In the invention, the inner groove mainly has the function of providing space for the rotation of the head end of the second connecting rod, and particularly does not contact with the groove wall of the inner groove after the head section (sliding section) of the second connecting rod extends into the inner groove.

According to another embodiment of the present invention, the first connecting groove is a rectangular groove, the inner groove is a circular groove, the outer groove is a combination of a circular groove and a rectangular groove, and the circular groove and the rectangular groove in the outer groove are partially overlapped to satisfy the sliding section of the second connecting rod moving in the outer groove and the rotating section of the second connecting rod rotating in the outer groove.

Accordingly, the shape of the first connecting groove and the second connecting groove may be other shapes such as a hexagon.

According to another embodiment of the invention, the driving device comprises connecting rods respectively arranged on the two connecting seats, and telescopic branched chains respectively rotatably connecting the two connecting rods, wherein the two connecting rods are both arranged perpendicular to the length direction of the connecting seats, and the two connecting rods are parallel to each other.

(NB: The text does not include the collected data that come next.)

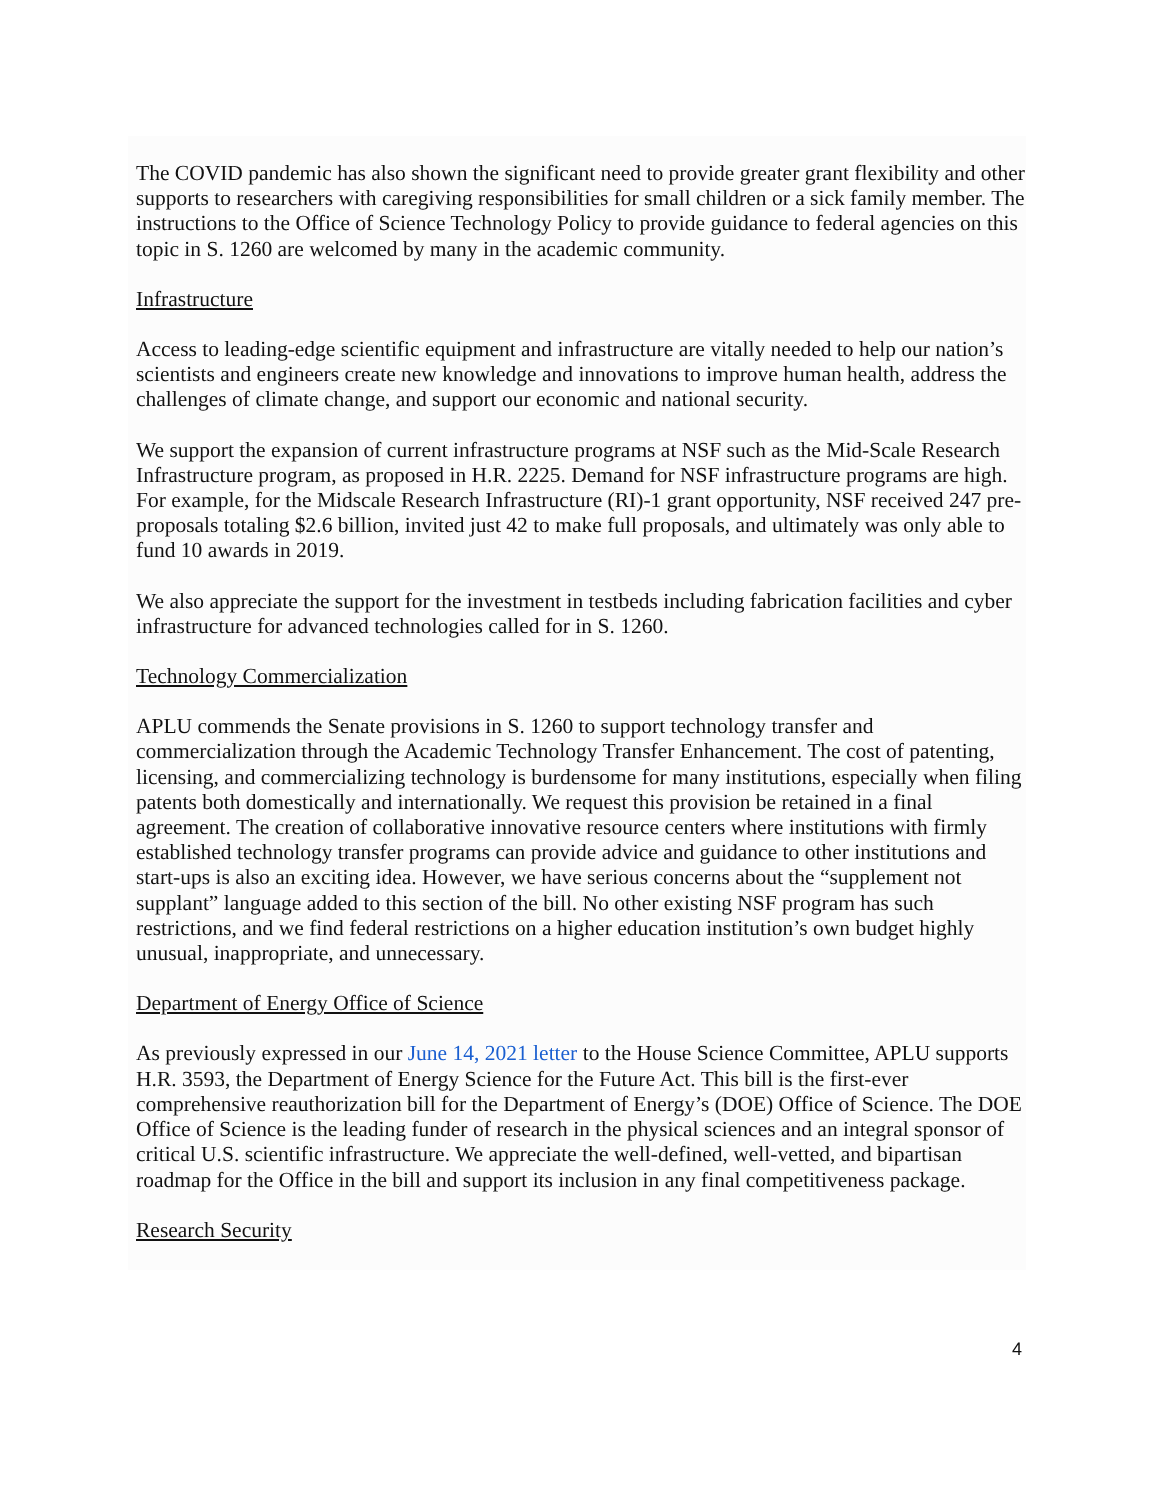The COVID pandemic has also shown the significant need to provide greater grant flexibility and other supports to researchers with caregiving responsibilities for small children or a sick family member. The instructions to the Office of Science Technology Policy to provide guidance to federal agencies on this topic in S. 1260 are welcomed by many in the academic community.
Infrastructure
Access to leading-edge scientific equipment and infrastructure are vitally needed to help our nation’s scientists and engineers create new knowledge and innovations to improve human health, address the challenges of climate change, and support our economic and national security.
We support the expansion of current infrastructure programs at NSF such as the Mid-Scale Research Infrastructure program, as proposed in H.R. 2225. Demand for NSF infrastructure programs are high. For example, for the Midscale Research Infrastructure (RI)-1 grant opportunity, NSF received 247 pre-proposals totaling $2.6 billion, invited just 42 to make full proposals, and ultimately was only able to fund 10 awards in 2019.
We also appreciate the support for the investment in testbeds including fabrication facilities and cyber infrastructure for advanced technologies called for in S. 1260.
Technology Commercialization
APLU commends the Senate provisions in S. 1260 to support technology transfer and commercialization through the Academic Technology Transfer Enhancement. The cost of patenting, licensing, and commercializing technology is burdensome for many institutions, especially when filing patents both domestically and internationally. We request this provision be retained in a final agreement. The creation of collaborative innovative resource centers where institutions with firmly established technology transfer programs can provide advice and guidance to other institutions and start-ups is also an exciting idea. However, we have serious concerns about the “supplement not supplant” language added to this section of the bill. No other existing NSF program has such restrictions, and we find federal restrictions on a higher education institution’s own budget highly unusual, inappropriate, and unnecessary.
Department of Energy Office of Science
As previously expressed in our June 14, 2021 letter to the House Science Committee, APLU supports H.R. 3593, the Department of Energy Science for the Future Act. This bill is the first-ever comprehensive reauthorization bill for the Department of Energy’s (DOE) Office of Science. The DOE Office of Science is the leading funder of research in the physical sciences and an integral sponsor of critical U.S. scientific infrastructure. We appreciate the well-defined, well-vetted, and bipartisan roadmap for the Office in the bill and support its inclusion in any final competitiveness package.
Research Security
4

The switching between the states of the catching surfaces is changed by the extension or shortening of the telescopic branched chain.

Preferably, the telescopic branched chain is a loop bar branched chain, the loop bar branched chain comprises a sleeve and a loop bar arranged in the sleeve in a sliding manner, the connecting end of the sleeve is rotatably connected to the connecting rod positioned below, and the connecting end of the loop bar is rotatably connected to the connecting rod positioned above. Specifically, the free end of the sleeve is provided with a loop bar sliding groove, and the free end of the loop bar extends into the loop bar sliding groove and can change the extending length.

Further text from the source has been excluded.